It may be a little behind the times, but the Office of Fair Trading has issued a reports warning smartphone developers about their in-app-payment strategies.
A new sector-wide principles paper published for consultation today by the OFT has highlighted a number of areas of concern regarding the sector, chief of which is the fear that children are being “pressured” to buy in-app-payments in free games, often without the knowledge or consent of the bill payer.
“The OFT investigation found that some games included potentially unfair and aggressive commercial practices to which children may be particularly susceptible,” it reads.
“For example, games implying the player would somehow be letting other players or characters down if they did not obtain something by making an in-game purchase.
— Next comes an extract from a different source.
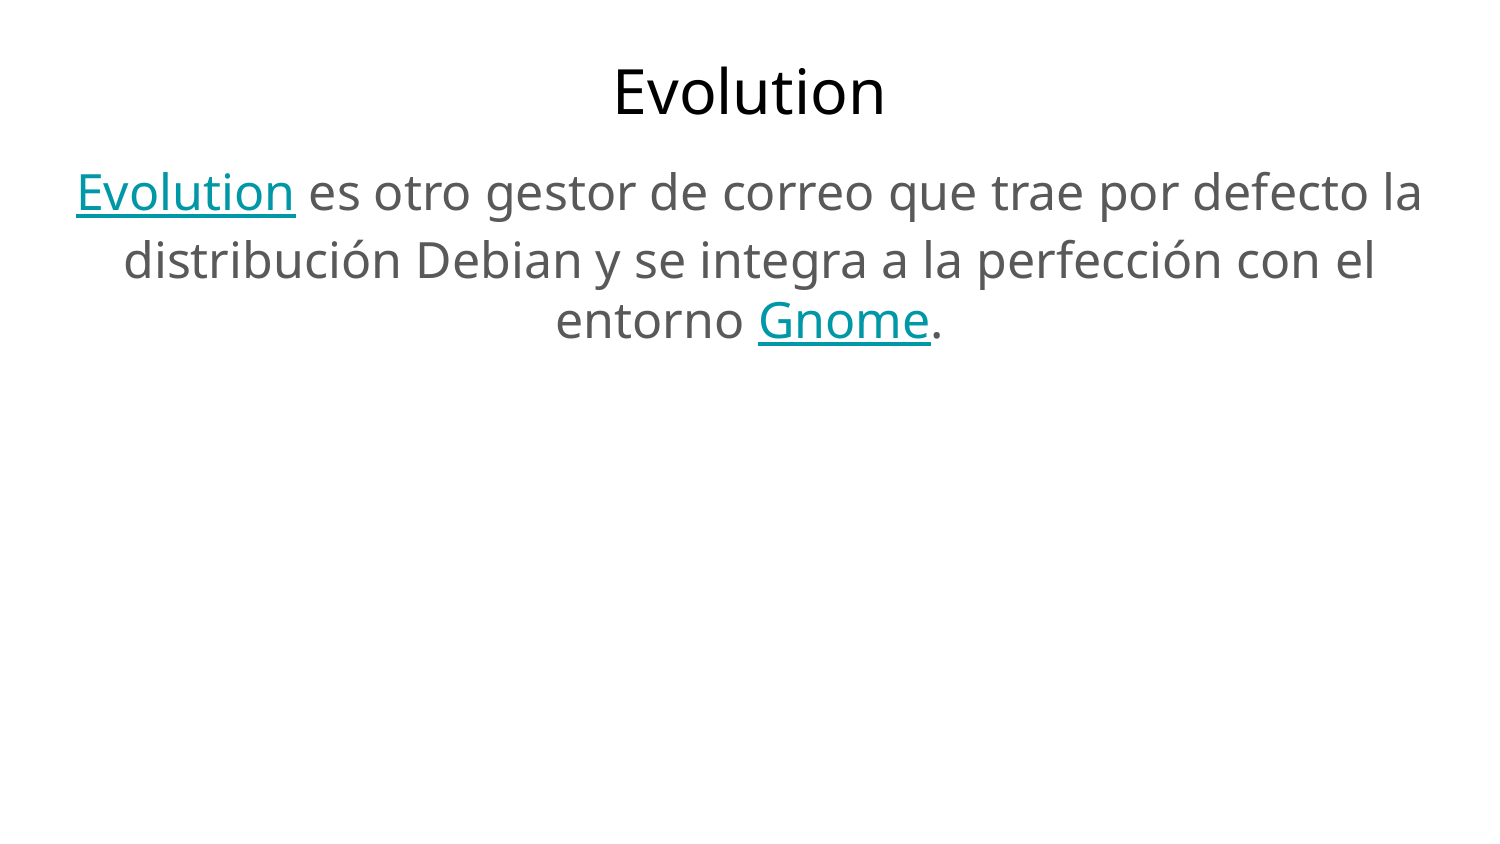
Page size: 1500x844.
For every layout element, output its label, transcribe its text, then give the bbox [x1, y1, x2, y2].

title Evolution [51, 37, 1449, 130]
list Evolution es otro gestor de correo que trae por defecto la distribución Debian y se integra a la perfección con el entorno Gnome. [51, 145, 1449, 808]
“The OFT believes that commercial practices of this nature are likely to breach consumer protection law and that companies in the market need to implement changes to ensure full compliance with their legal obligations.”
It also highlighted “a general lack of transparent, accurate and clear upfront information about costs and other information that may impact on the consumer's decision to play, download or sign up to a game” and accused game makers of “blurring the distinction between spending in-game currency and real money” with “children being encouraged or incited through in-game statements or images to make a purchase, or persuade others to make a purchase”.
The OFT’s executive director Cavendish Elithorn added, however, that it has already seen some positive progress from the industry on the issue.
“This is a new and innovative industry that has grown very rapidly in recent years, but it needs to ensure it is treating consumers fairly and that children are protected,” he said. “The way the sector has worked with us since we launched our investigation is encouraging, and we've already seen some positive changes to its practices.
“These principles provide a clear benchmark for how games makers should be operating. Once they are finalised, we will expect the industry to follow them, or risk enforcement action.”